The story is set in Scott's beloved Borders, in the Liddesdale hills, in 1707/8 and has as its background a planned Jacobite Rising after the Act of Union. The main interest of the book lies in the Dwarf's character, from when Halbert or Hobbie Elliott, a substantial young farmer, and Patrick Earnscliff, a gentleman of some fortune,  first espy him silhouetted against the moon on the spooky moor, to his appearance in the castle chapel at the end.  When Hobbie returns in the daylight, he sees the dwarf in all his native deformity. His head was of uncommon size, covered with a fell of shaggy hair, partly grizzled with age; his eye-brows, shaggy and prominent, overhung a pair of small, dark, piercing eyes, set far back in their sockets, that rolled with a portentous wildness, indicative of a partial insanity...his body, thick and square, like that of a man of middle size, was mounted upon two large feet; but nature seemed to have forgotten the legs and thighs....

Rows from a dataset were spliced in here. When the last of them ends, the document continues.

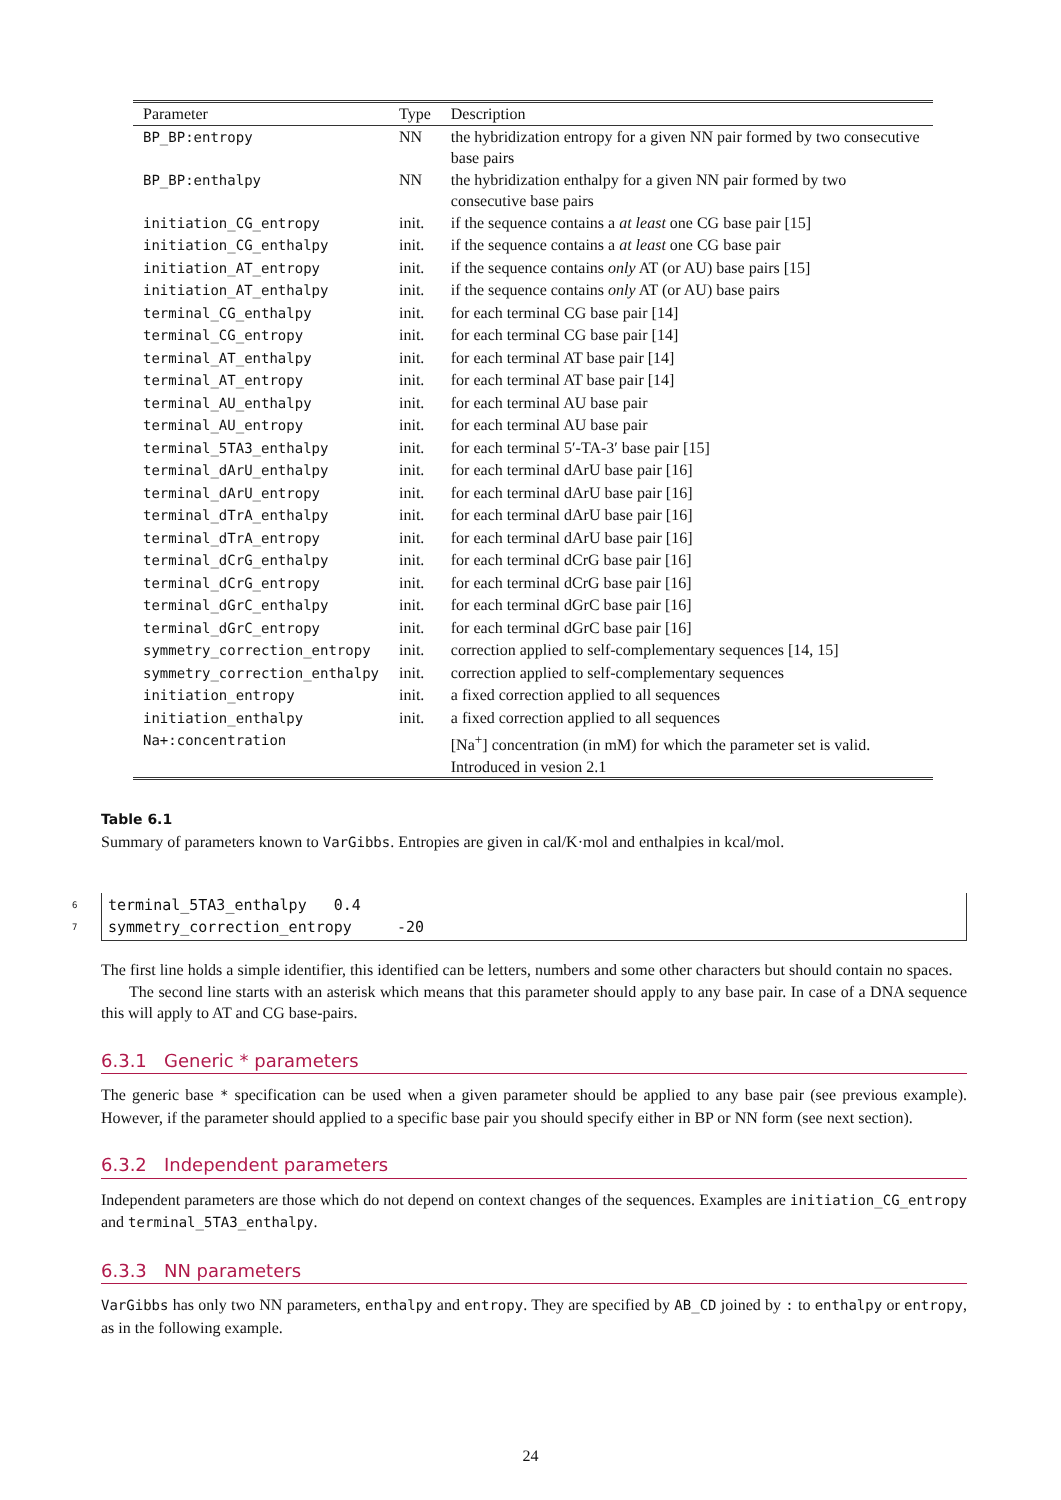| Parameter | Type | Description |
| --- | --- | --- |
| BP_BP:entropy | NN | the hybridization entropy for a given NN pair formed by two consecutive base pairs |
| BP_BP:enthalpy | NN | the hybridization enthalpy for a given NN pair formed by two consecutive base pairs |
| initiation_CG_entropy | init. | if the sequence contains a at least one CG base pair [15] |
| initiation_CG_enthalpy | init. | if the sequence contains a at least one CG base pair |
| initiation_AT_entropy | init. | if the sequence contains only AT (or AU) base pairs [15] |
| initiation_AT_enthalpy | init. | if the sequence contains only AT (or AU) base pairs |
| terminal_CG_enthalpy | init. | for each terminal CG base pair [14] |
| terminal_CG_entropy | init. | for each terminal CG base pair [14] |
| terminal_AT_enthalpy | init. | for each terminal AT base pair [14] |
| terminal_AT_entropy | init. | for each terminal AT base pair [14] |
| terminal_AU_enthalpy | init. | for each terminal AU base pair |
| terminal_AU_entropy | init. | for each terminal AU base pair |
| terminal_5TA3_enthalpy | init. | for each terminal 5′-TA-3′ base pair [15] |
| terminal_dArU_enthalpy | init. | for each terminal dArU base pair [16] |
| terminal_dArU_entropy | init. | for each terminal dArU base pair [16] |
| terminal_dTrA_enthalpy | init. | for each terminal dArU base pair [16] |
| terminal_dTrA_entropy | init. | for each terminal dArU base pair [16] |
| terminal_dCrG_enthalpy | init. | for each terminal dCrG base pair [16] |
| terminal_dCrG_entropy | init. | for each terminal dCrG base pair [16] |
| terminal_dGrC_enthalpy | init. | for each terminal dGrC base pair [16] |
| terminal_dGrC_entropy | init. | for each terminal dGrC base pair [16] |
| symmetry_correction_entropy | init. | correction applied to self-complementary sequences [14, 15] |
| symmetry_correction_enthalpy | init. | correction applied to self-complementary sequences |
| initiation_entropy | init. | a fixed correction applied to all sequences |
| initiation_enthalpy | init. | a fixed correction applied to all sequences |
| Na+:concentration | | [Na<sup>+</sup>] concentration (in mM) for which the parameter set is valid. Introduced in vesion 2.1 |
Table 6.1
Summary of parameters known to VarGibbs. Entropies are given in cal/K·mol and enthalpies in kcal/mol.
6 terminal_5TA3_enthalpy 0.4
7
symmetry_correction_entropy -20
The first line holds a simple identifier, this identified can be letters, numbers and some other characters but should contain no spaces.
The second line starts with an asterisk which means that this parameter should apply to any base pair. In case of a DNA sequence this will apply to AT and CG base-pairs.
6.3.1 Generic * parameters
The generic base * specification can be used when a given parameter should be applied to any base pair (see previous example). However, if the parameter should applied to a specific base pair you should specify either in BP or NN form (see next section).
6.3.2 Independent parameters
Independent parameters are those which do not depend on context changes of the sequences. Examples are initiation_CG_entropy and terminal_5TA3_enthalpy.
6.3.3 NN parameters
VarGibbs has only two NN parameters, enthalpy and entropy. They are specified by AB_CD joined by : to enthalpy or entropy, as in the following example.
24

The National Gallery, Scotland

As for his name, he gave neighbours to understand that his name was Elshender the Recluse; but his popular epithet soon came to be Canny Elshie, or the Wise Wight of Mucklestane-Moor. Hobbie returns more than once to the Dwarf's abode on the Moor; once to ill effect, when his large deerhound attacks and kills one of the hermit's pet goats.

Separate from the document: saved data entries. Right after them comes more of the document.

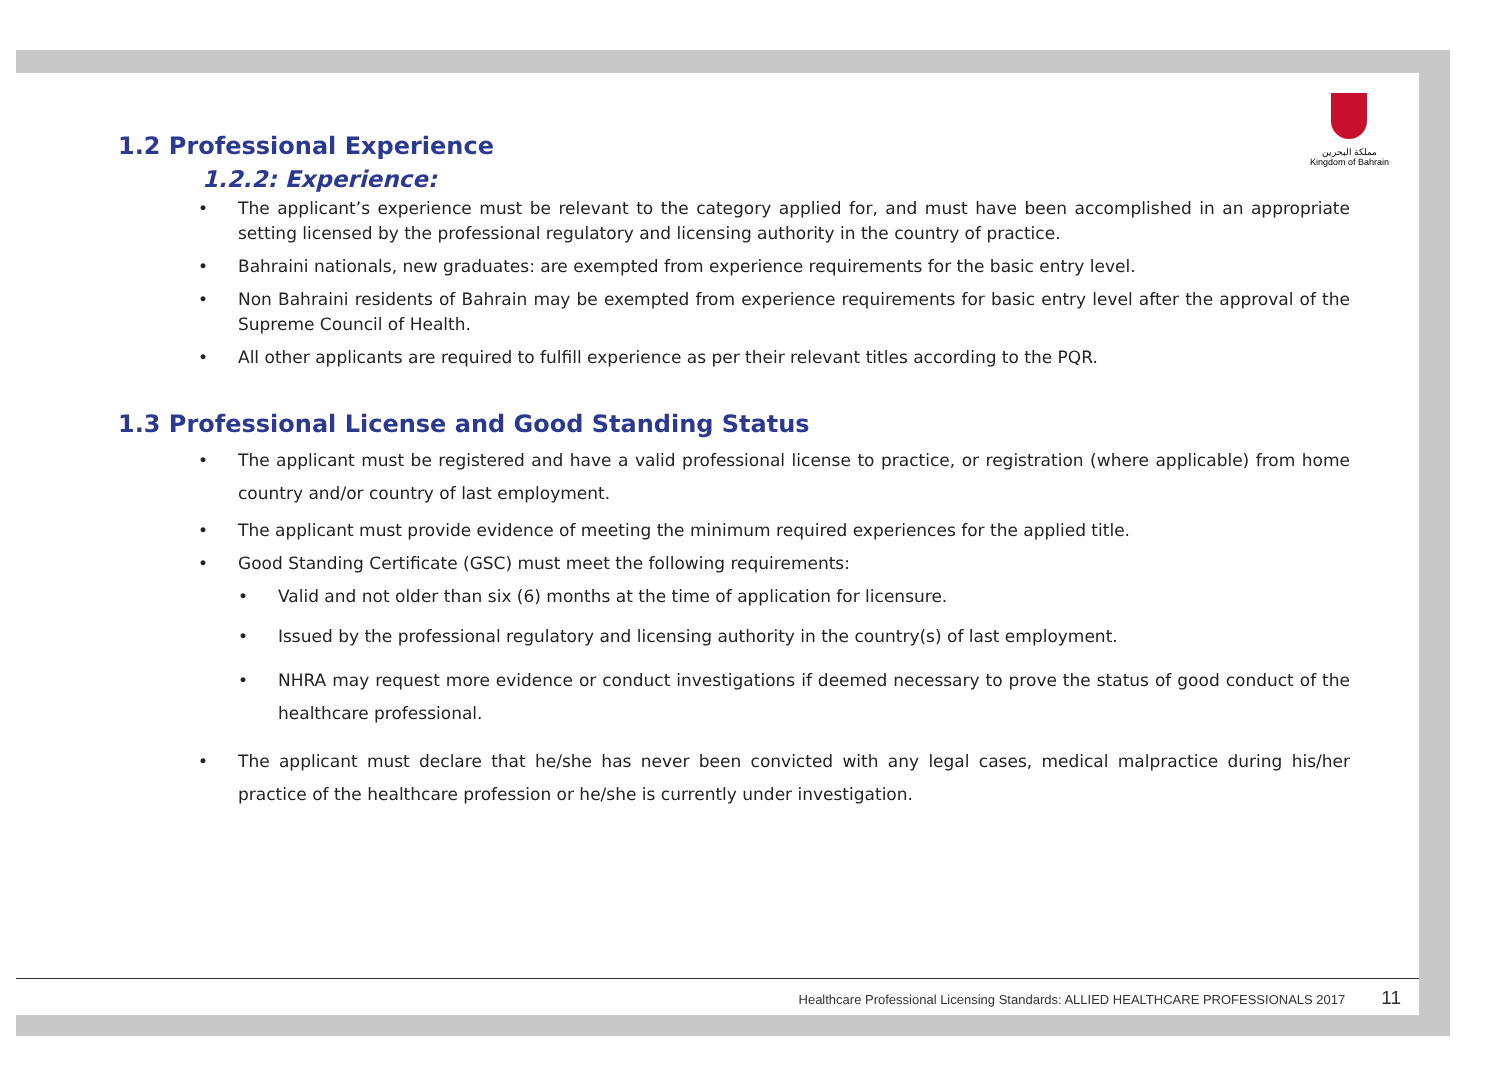مملكة البحرين
Kingdom of Bahrain
Healthcare Professional Licensing Standards: ALLIED HEALTHCARE PROFESSIONALS 2017 11
1.2 Professional Experience
1.2.2: Experience:
• The applicant’s experience must be relevant to the category applied for, and must have been accomplished in an appropriate setting licensed by the professional regulatory and licensing authority in the country of practice.
• Bahraini nationals, new graduates: are exempted from experience requirements for the basic entry level.
• Non Bahraini residents of Bahrain may be exempted from experience requirements for basic entry level after the approval of the Supreme Council of Health.
• All other applicants are required to fulfill experience as per their relevant titles according to the PQR.
1.3 Professional License and Good Standing Status
• The applicant must be registered and have a valid professional license to practice, or registration (where applicable) from home country and/or country of last employment.
• The applicant must provide evidence of meeting the minimum required experiences for the applied title.
• Good Standing Certificate (GSC) must meet the following requirements:
• Valid and not older than six (6) months at the time of application for licensure.
• Issued by the professional regulatory and licensing authority in the country(s) of last employment.
• NHRA may request more evidence or conduct investigations if deemed necessary to prove the status of good conduct of the healthcare professional.
• The applicant must declare that he/she has never been convicted with any legal cases, medical malpractice during his/her practice of the healthcare profession or he/she is currently under investigation.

"Wretch! your cruelty has destroyed one of the only
creatures in existence that would look on me with kindness."

One cannot but feel sorry for the Dwarf (in reality, Sir Edward Mauley)  - I am a poor miserable outcast, fitter to have been smothered in the cradle than to have been brought up to scare the world in which I crawl.

"Forbear!"

The scene in the castle chapel at the end, when the Dwarf steps from behind the monument to Isabella's mother and confronts her despicable father, is well done. In fact, the Dwarf dominates the novel, even if there are several episodes (chapters) where he does not figure. As for the others in the book? The Jacobite Mareschal is an engaging character - Why, I love this poor exiled king will all my heart; and my father was an old Gilliecrankie-man, and I long to see some amends on the courtiers that have bought and sold old Scotland, whose crown has been so long independent. Hobbie and Westburnflat are certainly drawn with care; Earnscliff is spirited but rarely appears; Vere's treachery is hard to stomach; Sir Frederick Langley is pleasingly odious; and Hubert Ratcliffe is stolid but dull. They are all clearly defined, without being particularly interesting. The Introduction by Jedidiah Cleishbotham, I can take or leave and, once again, the young females are not particularly well delineated. Oh for Brunton or Ferrier!

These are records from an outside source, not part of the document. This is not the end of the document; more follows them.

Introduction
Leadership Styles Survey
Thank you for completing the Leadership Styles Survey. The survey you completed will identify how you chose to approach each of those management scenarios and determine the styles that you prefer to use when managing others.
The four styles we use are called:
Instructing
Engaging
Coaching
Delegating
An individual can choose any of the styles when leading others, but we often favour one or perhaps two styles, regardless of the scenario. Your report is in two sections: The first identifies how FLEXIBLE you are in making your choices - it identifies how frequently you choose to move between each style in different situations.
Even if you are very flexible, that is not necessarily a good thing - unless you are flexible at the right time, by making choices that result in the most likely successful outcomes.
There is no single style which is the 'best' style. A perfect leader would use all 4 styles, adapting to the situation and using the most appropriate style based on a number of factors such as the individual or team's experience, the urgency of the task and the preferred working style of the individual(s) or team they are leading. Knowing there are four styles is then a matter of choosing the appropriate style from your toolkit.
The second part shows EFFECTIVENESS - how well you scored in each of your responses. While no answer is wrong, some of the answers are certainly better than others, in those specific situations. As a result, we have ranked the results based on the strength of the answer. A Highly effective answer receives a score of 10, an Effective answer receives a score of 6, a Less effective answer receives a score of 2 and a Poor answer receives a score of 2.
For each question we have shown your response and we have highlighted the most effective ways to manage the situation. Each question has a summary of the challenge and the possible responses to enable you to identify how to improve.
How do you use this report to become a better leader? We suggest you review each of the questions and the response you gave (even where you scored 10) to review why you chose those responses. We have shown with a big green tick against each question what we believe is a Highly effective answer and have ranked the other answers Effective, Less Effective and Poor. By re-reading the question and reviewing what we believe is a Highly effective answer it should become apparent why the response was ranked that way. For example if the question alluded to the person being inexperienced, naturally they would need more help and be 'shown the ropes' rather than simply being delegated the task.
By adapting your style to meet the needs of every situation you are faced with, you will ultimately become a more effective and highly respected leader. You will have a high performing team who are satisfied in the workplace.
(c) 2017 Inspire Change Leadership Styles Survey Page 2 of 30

The origin of Scott's Elshender the Recluse was David Ritchie, known locally as Bow'd Davie of Wudhus. His story as as interesting as his fictional succubus. Born at Easter Happrew farm in 1741, David was deformed and misshapen from birth, with a very large head and long hair. His feet were twisted, his legs were very short and his body was large and fat. He had an angry and sour facial expression. He was very strong - near Manor Village, near Peebles, there is a big stone in a roadside wall, said to have been carried and placed there by David. It is known as the Black Dwarf's stone. He was an unpleasant man: A jealous, misanthropical, and irritable temper was his most prominent characteristic (Robert Chambers). He died in 1811 and is buried in Manor churchyard. A collection of his personal possessions are held in the Tweeddale Museum. Scott certainly met him at least once.